I have, for quite a while, provided modified versions of the code for my projects free of charge. However, the cost of webhosting for this site has tripled in the last couple of years and the little I make out of the pcbs I sell goes nowhere near covering this cost.
As of October 2017, I will be asking for a donation in exchange for providing custom modified code for my projects to help keep this site available.
A modification plus software to allow the Simple DDS VFO to be re-calibrated as often as you want without having to re-program the PIC has been added to the Simple DDS VFO page. Simple DDS VFO bug problem fixed. Code uploaded to webpage as version 'c'.
There is a bug in the Simple DDS VFO code. See Simple DDS VFO page for the problem and updated code. Included an add-on for the Simple VFO project to indicate which step size has been selected. Simple DDS VFO project updated and software file uploaded. The pushbutton on the encoder is used to change step size (step sizes 10Hz, 1kHz and 10kHz).
Noise Canceller kits now available.
Updated both the DDS Xtal Substitute and DDS Xtal Substitute Mark 2 projects into one project. The original webpages are available to download as PDF's.
New project added - my version of the X-Phase noise canceller. PCB available and a kit of parts to follow soon
Or - a trap most have fallen into?
While working on another custom modification of the DDS Module, I spent about a week banging my head against the wall, cussing, using other nasty words and throwing things around the workshop. Why? Because the !#%$* encoder wouldn't work properly when the DDS code was modified and migrated to an 8 pin PIC. Nothing to do with the encoder changed in the code transplant other than the pins it was connected to. Even looking at an oscilloscope wasn't helping (it showed the problem, but wasn't helping). Instead of getting this: I was getting this: What on earth was going on? It was a brand new (if cheap) mechanical encoder. Tried changing pullup resistors and the value of the filtering caps (<- CLUE ) but nothing made any diference. Even went so far as to try Schmitt inverters and 'D' Flip Flops to try and cure the problem. Here is the snippet of the schematic as it relates to the encoder and I can tell you, the problem is right there, staring you in the face. Have you worked it out yet? Come on, it's simple when you know - keep trying. And no cheating by scrolling down. Annoying aren't I! Oh, all right, here's another clue - how are the caps supposed to discharge? Via the encoder when it's contacts connect to gnd I hear you say? Maybe so, but it's already too late by then. Besides, what are the caps supposed to do? Eliminate contact bounce, right?
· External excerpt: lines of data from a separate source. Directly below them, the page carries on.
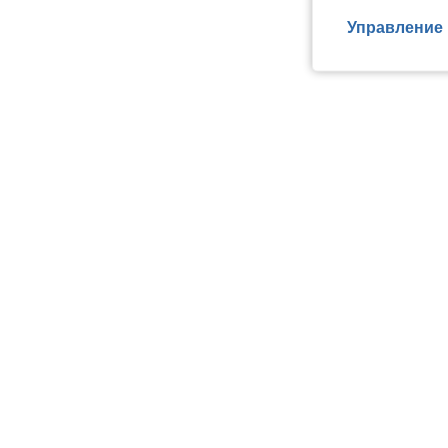
Управление 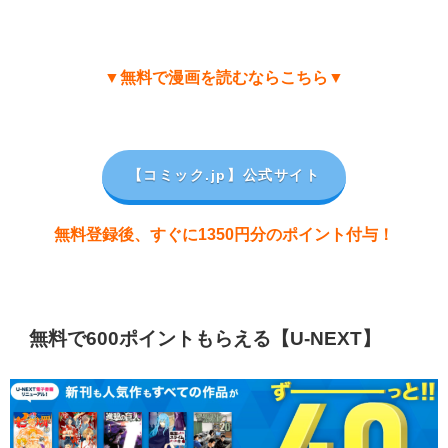
▼無料で漫画を読むならこちら▼
【コミック.jp
】公式サイト
無料登録後、すぐに1350円分のポイント付与！
無料で600ポイントもらえる【U-NEXT】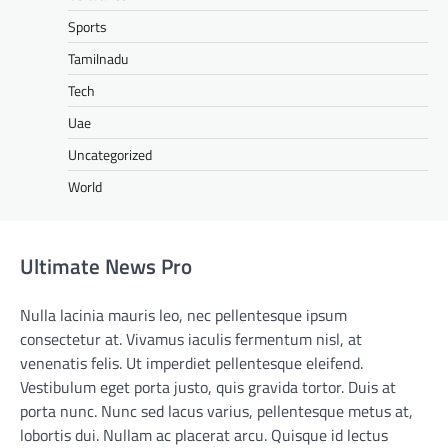
Sports
Tamilnadu
Tech
Uae
Uncategorized
World
Ultimate News Pro
Nulla lacinia mauris leo, nec pellentesque ipsum
consectetur at. Vivamus iaculis fermentum nisl, at
venenatis felis. Ut imperdiet pellentesque eleifend.
Vestibulum eget porta justo, quis gravida tortor. Duis at
porta nunc. Nunc sed lacus varius, pellentesque metus at,
lobortis dui. Nullam ac placerat arcu. Quisque id lectus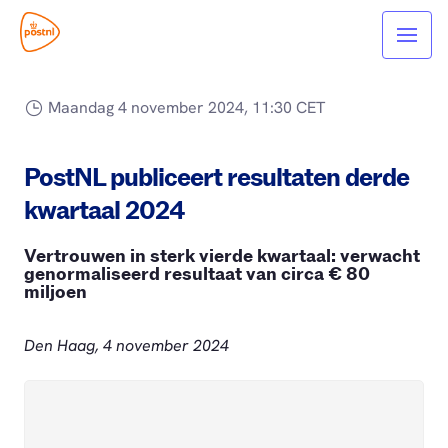
Maandag 4 november 2024, 11:30 CET
PostNL publiceert resultaten derde
kwartaal 2024
Vertrouwen in sterk vierde kwartaal: verwacht
genormaliseerd resultaat van circa € 80
miljoen
Den Haag, 4 november 2024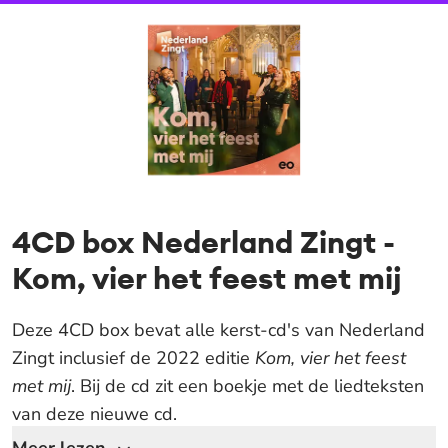
4CD box Nederland Zingt -
Kom, vier het feest met mij
Deze 4CD box bevat alle kerst-cd's van Nederland
Zingt inclusief de 2022 editie
Kom, vier het feest
met mij
. Bij de cd zit een boekje met de liedteksten
van deze nieuwe cd.
Nu voor maar 9,50. OP = OP!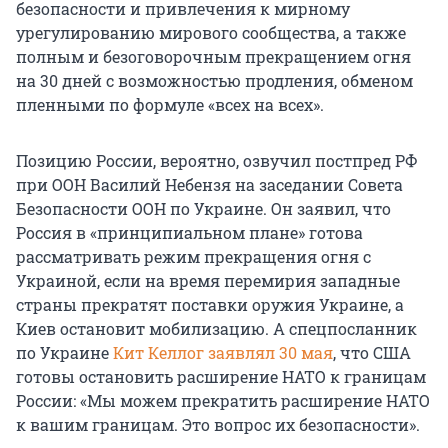
безопасности и привлечения к мирному
урегулированию мирового сообщества, а также
полным и безоговорочным прекращением огня
на 30 дней с возможностью продления, обменом
пленными по формуле «всех на всех».
Позицию России, вероятно, озвучил постпред РФ
при ООН Василий Небензя на заседании Совета
Безопасности ООН по Украине. Он заявил, что
Россия в «принципиальном плане» готова
рассматривать режим прекращения огня с
Украиной, если на время перемирия западные
страны прекратят поставки оружия Украине, а
Киев остановит мобилизацию. А спецпосланник
по Украине
Кит Келлог заявлял 30 мая
, что США
готовы остановить расширение НАТО к границам
России: «Мы можем прекратить расширение НАТО
к вашим границам. Это вопрос их безопасности».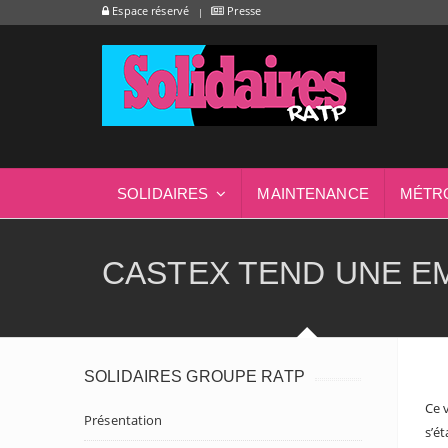
Espace réservé
Presse
SOLIDAIRES
MAINTENANCE
MÉTR
CASTEX TEND UNE E
SOLIDAIRES GROUPE RATP
Ce 
Présentation
s’ét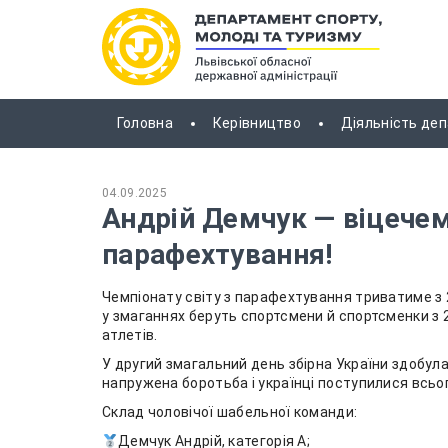
Головна
Керівництво
Діяльність де
04.09.2025
Андрій Демчук — віцечемп
парафехтування!
Чемпіонату світу з парафехтування триватиме з 2 
у змаганнях беруть спортсмени й спортсменки з 2
атлетів.
У другий змагальний день збірна України здобула 
напружена боротьба і українці поступилися всьог
Склад чоловічої шабельної команди:
Демчук Андрій, категорія А;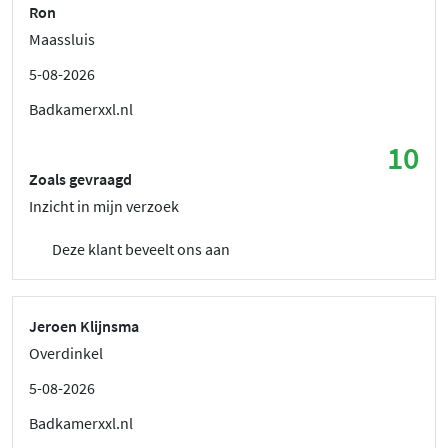
Ron
Maassluis
5-08-2026
Badkamerxxl.nl
10
Zoals gevraagd
Inzicht in mijn verzoek
Deze klant beveelt ons aan
Jeroen Klijnsma
Overdinkel
5-08-2026
Badkamerxxl.nl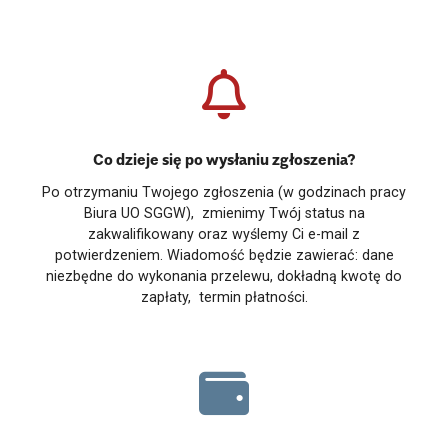
Co dzieje się po wysłaniu zgłoszenia?
Po otrzymaniu Twojego zgłoszenia (w godzinach pracy
Biura UO SGGW), zmienimy Twój status na
zakwalifikowany oraz wyślemy Ci e-mail z
potwierdzeniem. Wiadomość będzie zawierać: dane
niezbędne do wykonania przelewu, dokładną kwotę do
zapłaty, termin płatności.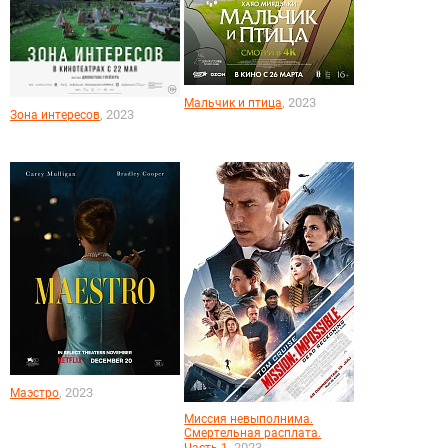
, 2023
Мальчик и птица
, 2023
Зона интересов
, 2023
Маэстро
Миссия невыполнима.
Смертельная расплата.
, 2023
Часть 1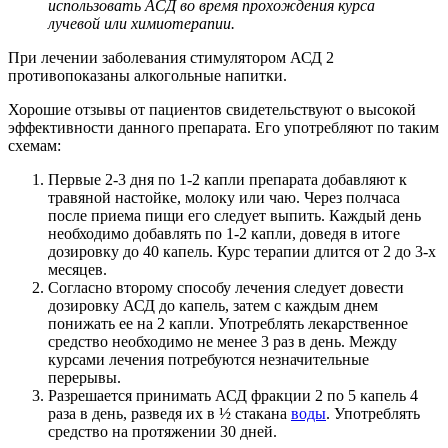
использовать АСД во время прохождения курса
лучевой или химиотерапии.
При лечении заболевания стимулятором АСД 2
противопоказаны алкогольные напитки.
Хорошие отзывы от пациентов свидетельствуют о высокой
эффективности данного препарата. Его употребляют по таким
схемам:
Первые 2-3 дня по 1-2 капли препарата добавляют к
травяной настойке, молоку или чаю. Через полчаса
после приема пищи его следует выпить. Каждый день
необходимо добавлять по 1-2 капли, доведя в итоге
дозировку до 40 капель. Курс терапии длится от 2 до 3-х
месяцев.
Согласно второму способу лечения следует довести
дозировку АСД до капель, затем с каждым днем
понижать ее на 2 капли. Употреблять лекарственное
средство необходимо не менее 3 раз в день. Между
курсами лечения потребуются незначительные
перерывы.
Разрешается принимать АСД фракции 2 по 5 капель 4
раза в день, разведя их в ½ стакана
воды
. Употреблять
средство на протяжении 30 дней.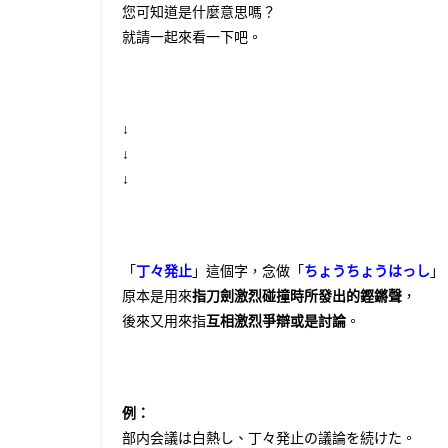
您可知道是什麼意思嗎？
就請一起來看一下吧。
↓
↓
↓
「
丁々発止
」這個字，念做「
ちょうちょうはっし
」
原本是用來
指刀劍激烈碰撞時所發出的鏗鏘聲
，
後來又用來指
互相激烈爭辯或是討論
。
例：
部内会議は白熱し、丁々発止の議論を続けた。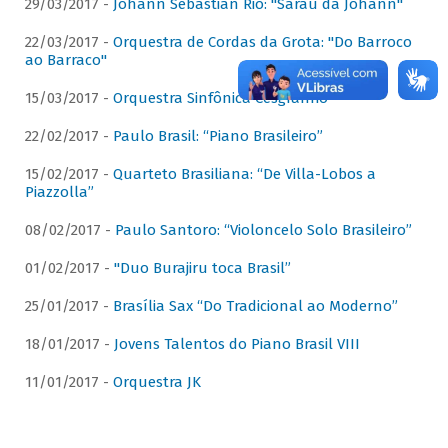
29/03/2017 -
Johann Sebastian Rio: "Sarau da Johann"
22/03/2017 -
Orquestra de Cordas da Grota: "Do Barroco
ao Barraco"
15/03/2017 -
Orquestra Sinfônica Cesgranrio
22/02/2017 -
Paulo Brasil: “Piano Brasileiro”
15/02/2017 -
Quarteto Brasiliana: “De Villa-Lobos a
Piazzolla”
08/02/2017 -
Paulo Santoro: “Violoncelo Solo Brasileiro”
01/02/2017 -
"Duo Burajiru toca Brasil”
25/01/2017 -
Brasília Sax “Do Tradicional ao Moderno”
18/01/2017 -
Jovens Talentos do Piano Brasil VIII
11/01/2017 -
Orquestra JK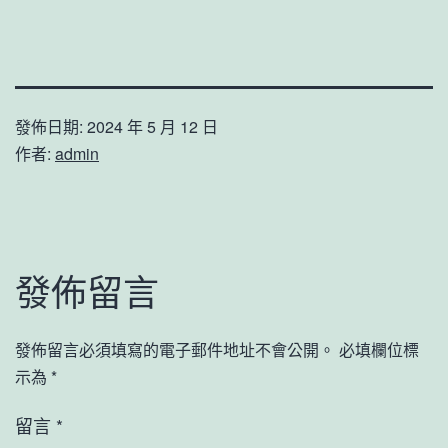
發佈日期:
2024 年 5 月 12 日
作者:
admin
發佈留言
發佈留言必須填寫的電子郵件地址不會公開。
必填欄位標
示為
*
留言
*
All right, stop yelling, here's the answer: Question, how can the caps eliminate contact bounce when they (the caps) are already fully charged and the software is configured as 'active low'? With 100n caps, the bounce time of the contacts is too fast to properly discharge the caps and the input pins of the PIC are high enough in resistance that they aren't going to help either, so nowhere for the spikes of contact bounce to go. Solution: This way, the caps are held discharged so that when the encoder contacts connect to ground, they are more easily able to absorb the small voltage fluctuations. With the values shown, I now get nice clean quadrature signals (don't be tempted to increase the value significantly, the trailing edge will develop a nasty curved appearance that will cause problems). Get out your scopes and cheapy mechanical encoders and try it. I know it solved my problem. (I had a couple of narky emails saying what a load of bull, but you can bet they didn't actually try it. Also, a couple of experimenters have reduced the caps to 1n and commented that it worked out better for them.)